# Mobile Outdoor Enclosure?



## Styx (Sep 11, 2012)

Has anyone ever built and outdoor enclosure that has wheels so they can move it around? If so, of if anyone has any ideas, I've love to hear them, see photos, ect. Oh yes, he's (or she, too small to tell still) a red tegu, to give you an idea of the size I will be needing to build for.

I figure I better start thinking about building a larger outdoor enclosure for my tegu now, rather than later. I live in Utah, so he can only be outside some of the year, and I wouldn't want the cage piled under a ton of snow all winter, so having it on wheels so I can move it and store it for the winter in the garage or somewhere that's protected would be ideal for me. I just... can't seem to think of any ideas on my own.

Suggestions?


----------



## Dubya (Sep 11, 2012)

# PROVIDED DATA:
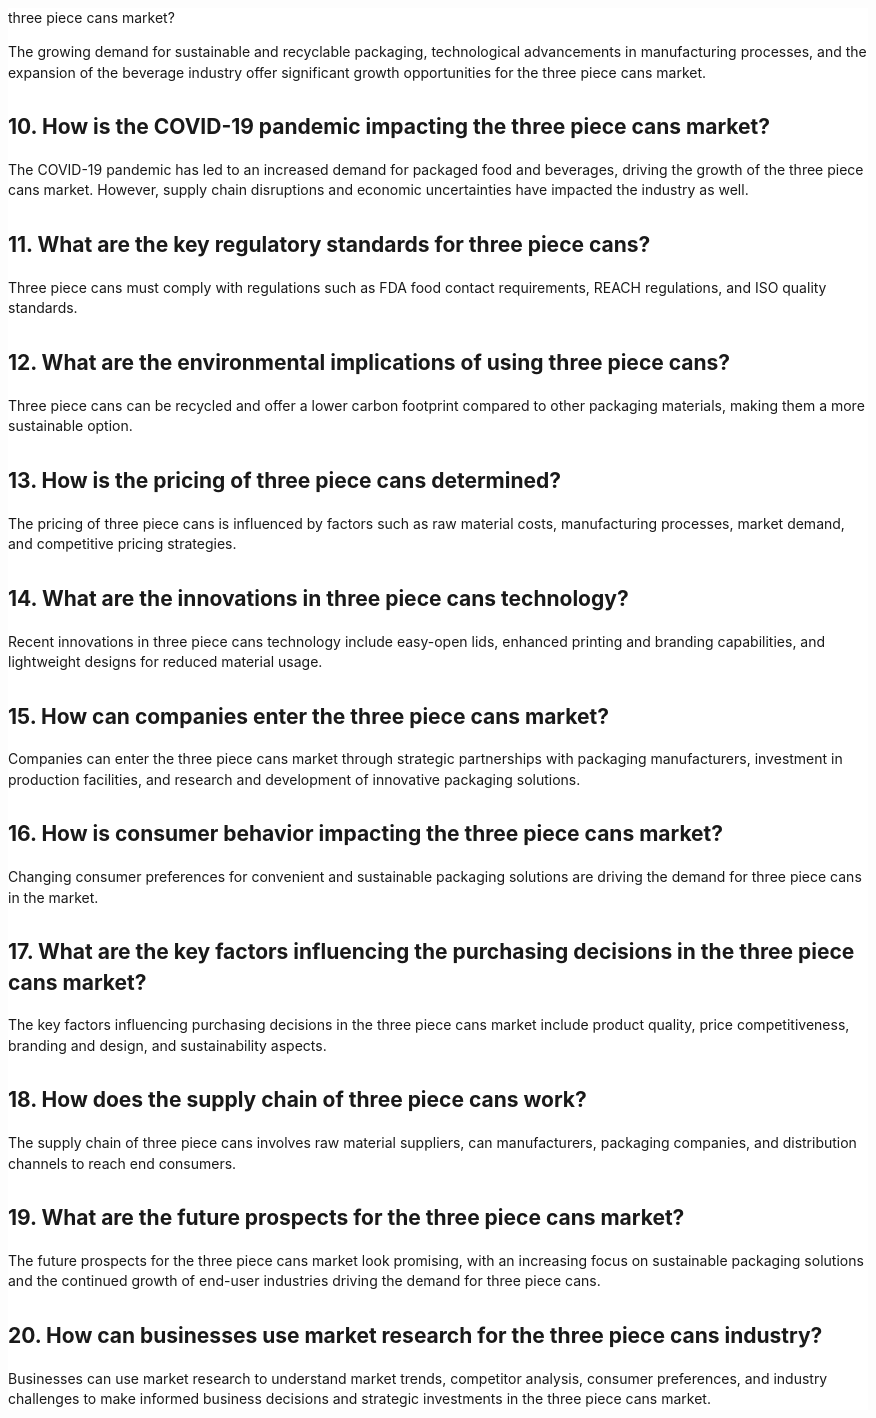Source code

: three piece cans market?</h2> <p>The growing demand for sustainable and recyclable packaging, technological advancements in manufacturing processes, and the expansion of the beverage industry offer significant growth opportunities for the three piece cans market.</p> <h2>10. How is the COVID-19 pandemic impacting the three piece cans market?</h2> <p>The COVID-19 pandemic has led to an increased demand for packaged food and beverages, driving the growth of the three piece cans market. However, supply chain disruptions and economic uncertainties have impacted the industry as well.</p> <h2>11. What are the key regulatory standards for three piece cans?</h2> <p>Three piece cans must comply with regulations such as FDA food contact requirements, REACH regulations, and ISO quality standards.</p> <h2>12. What are the environmental implications of using three piece cans?</h2> <p>Three piece cans can be recycled and offer a lower carbon footprint compared to other packaging materials, making them a more sustainable option.</p> <h2>13. How is the pricing of three piece cans determined?</h2> <p>The pricing of three piece cans is influenced by factors such as raw material costs, manufacturing processes, market demand, and competitive pricing strategies.</p> <h2>14. What are the innovations in three piece cans technology?</h2> <p>Recent innovations in three piece cans technology include easy-open lids, enhanced printing and branding capabilities, and lightweight designs for reduced material usage.</p> <h2>15. How can companies enter the three piece cans market?</h2> <p>Companies can enter the three piece cans market through strategic partnerships with packaging manufacturers, investment in production facilities, and research and development of innovative packaging solutions.</p> <h2>16. How is consumer behavior impacting the three piece cans market?</h2> <p>Changing consumer preferences for convenient and sustainable packaging solutions are driving the demand for three piece cans in the market.</p> <h2>17. What are the key factors influencing the purchasing decisions in the three piece cans market?</h2> <p>The key factors influencing purchasing decisions in the three piece cans market include product quality, price competitiveness, branding and design, and sustainability aspects.</p> <h2>18. How does the supply chain of three piece cans work?</h2> <p>The supply chain of three piece cans involves raw material suppliers, can manufacturers, packaging companies, and distribution channels to reach end consumers.</p> <h2>19. What are the future prospects for the three piece cans market?</h2> <p>The future prospects for the three piece cans market look promising, with an increasing focus on sustainable packaging solutions and the continued growth of end-user industries driving the demand for three piece cans.</p> <h2>20. How can businesses use market research for the three piece cans industry?</h2> <p>Businesses can use market research to understand market trends, competitor analysis, consumer preferences, and industry challenges to make informed business decisions and strategic investments in the three piece cans market.</p></body></html></strong></p>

# PROBLEM TO WORK ON:
According to the mobile outdoor enclosure thread, what kind of animal is the enclosure meant to house? The data placed after the thread are separate material.

# RESPONSE TO THIS EXERCISE:
A red tegu.